So on the other hand the maximal number of

comparisons made by our algorithm corresponds to the depths of our tree.

So the depths is defined as the maximal number of edges run away

from the root to the leaf, to some leaf of our tree.

So and this is exactly the maximal possible number of comparisons

which our algorithm makes.

So now we would like to show that d must be large in our case,

must be at least be big O omega of analog n.

And we know already that our tree contains many, many leaves.

Mean n factorial is a function that grows extremely fast.

Okay so, intuitively we would like to show that if a tree has many,

many leaves, then it has a large depth.

And at least intuitively this clear.

If you have a tree of very small depths then it must just a few leaves, right?

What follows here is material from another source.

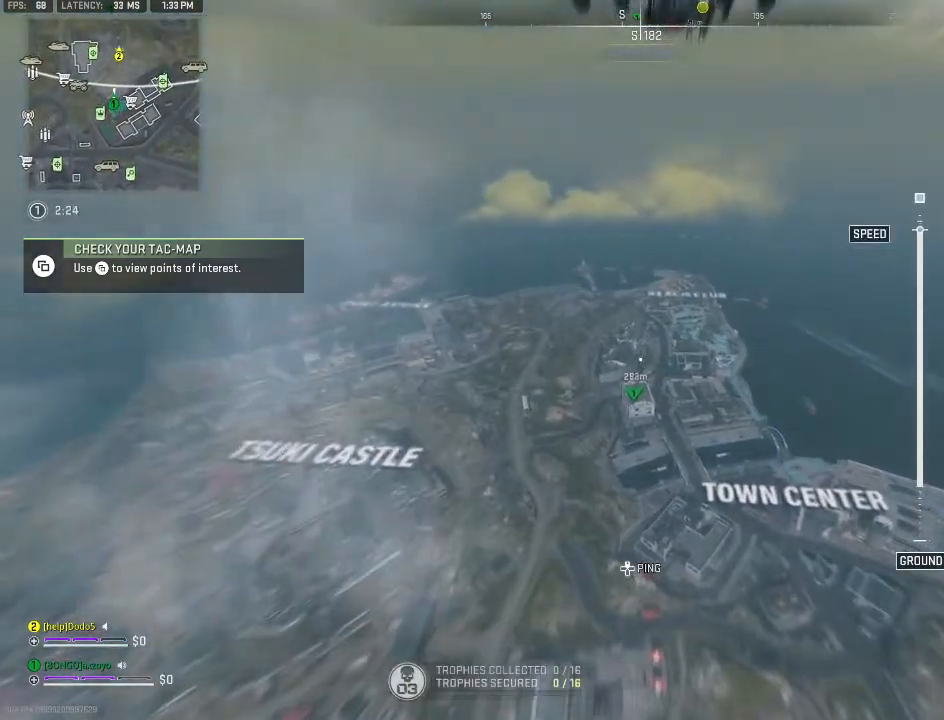
{"buttons": [], "left_stick": "up", "right_stick": "center", "events": []}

But, we know that it has many, many,

many leaves, in fact at least ten factorial leaves.

To formally show this we need the following, we need the following estimate.

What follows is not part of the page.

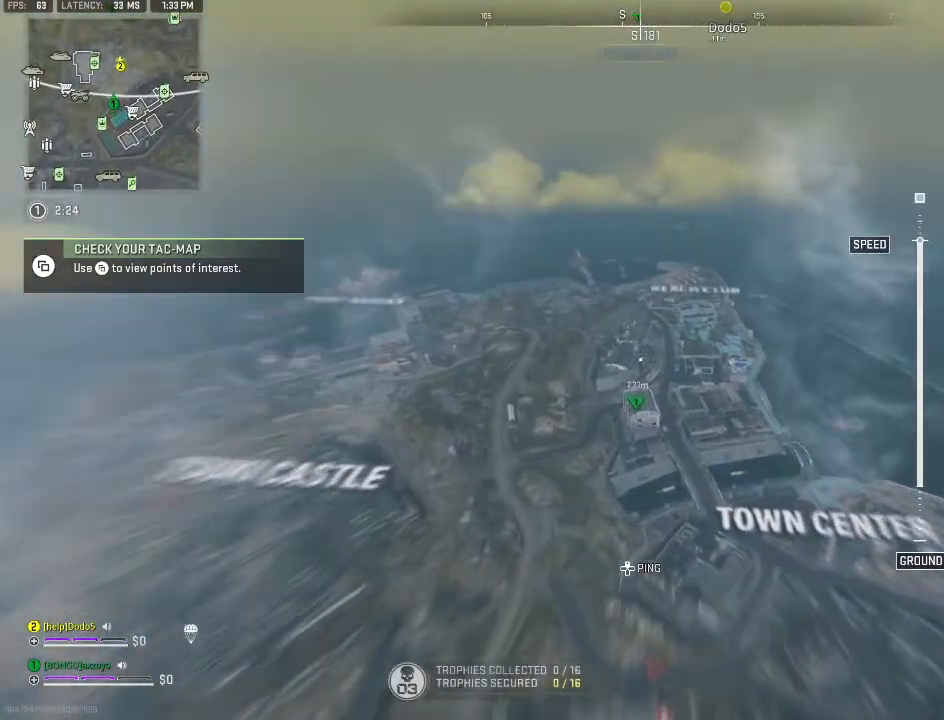
{"buttons": [], "left_stick": "up", "right_stick": "center", "events": [[100, "right_stick", "down-left"], [233, "right_stick", "down"], [433, "right_stick", "center"]]}
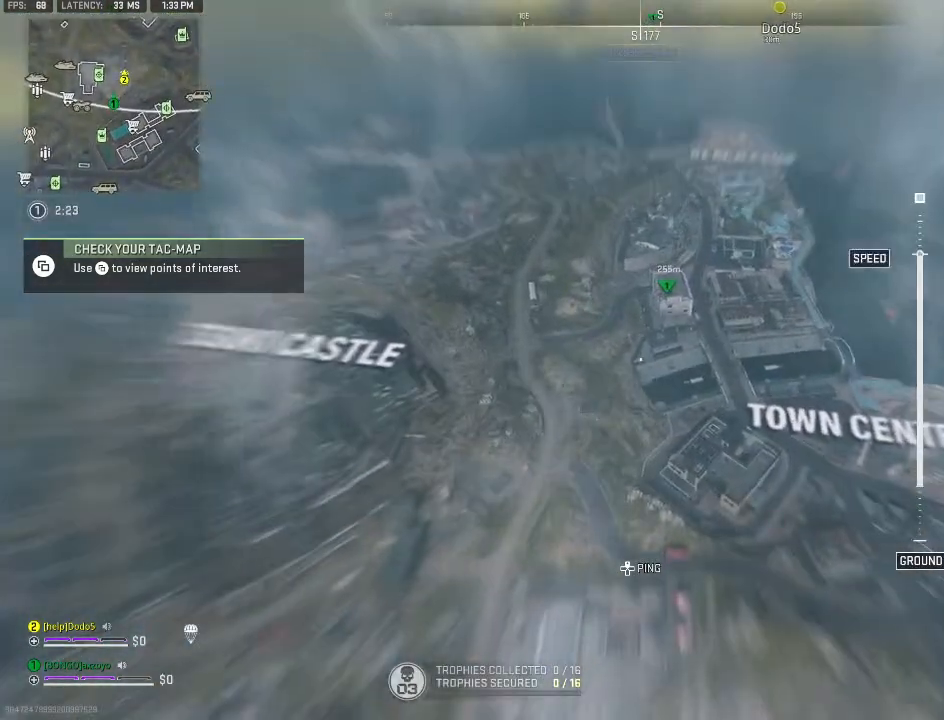
{"buttons": [], "left_stick": "up", "right_stick": "center", "events": [[167, "right_stick", "up-right"], [300, "right_stick", "center"]]}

The depths of a binary tree is at least a binary algorithm of its number

of leaves or equivalently 2 to the depths is at least its number of leaves.

Well this can be proved formally, but let me just show you this informally.

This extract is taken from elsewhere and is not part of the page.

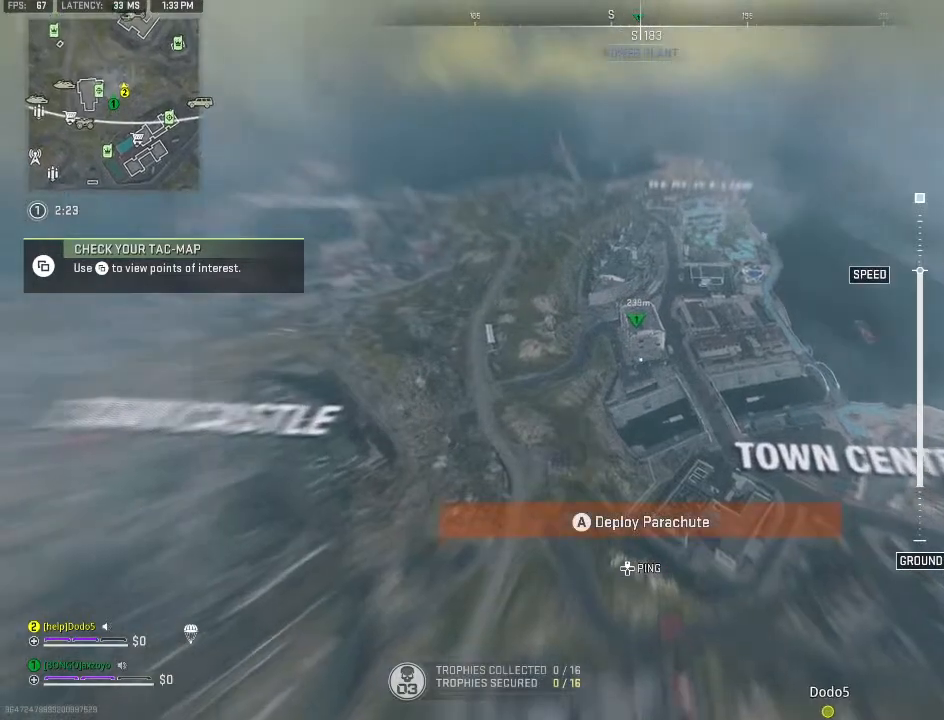
{"buttons": [], "left_stick": "up", "right_stick": "center", "events": []}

Let's concede a tree for example of depth 1.

So in this case, d is equal to 1.

And it is clear that the maximal possible number of leaves

in a tree of depth 1 is equal to 2.

So now, let's try to understand what is the maximal possible

number of leaves in a depth of In a tree of depth 2.

For example, this is a tree of depth 2.

This is another tree of depth 2, it has has three leaves.

And this is a tree of depth 2 that has maximal possible number of leaves,

in this case it is 4.

It is 2 to the d indeed.

And intuitively it is clear that to have a tree of depth d that has

maximal possible number of leaves.

We need to take a tree which has a full binary tree of depth d, right?

And this tree has exactly 2 to the d leaves.

So the maximal number of leaves in a tree of depth d is 2 to the d.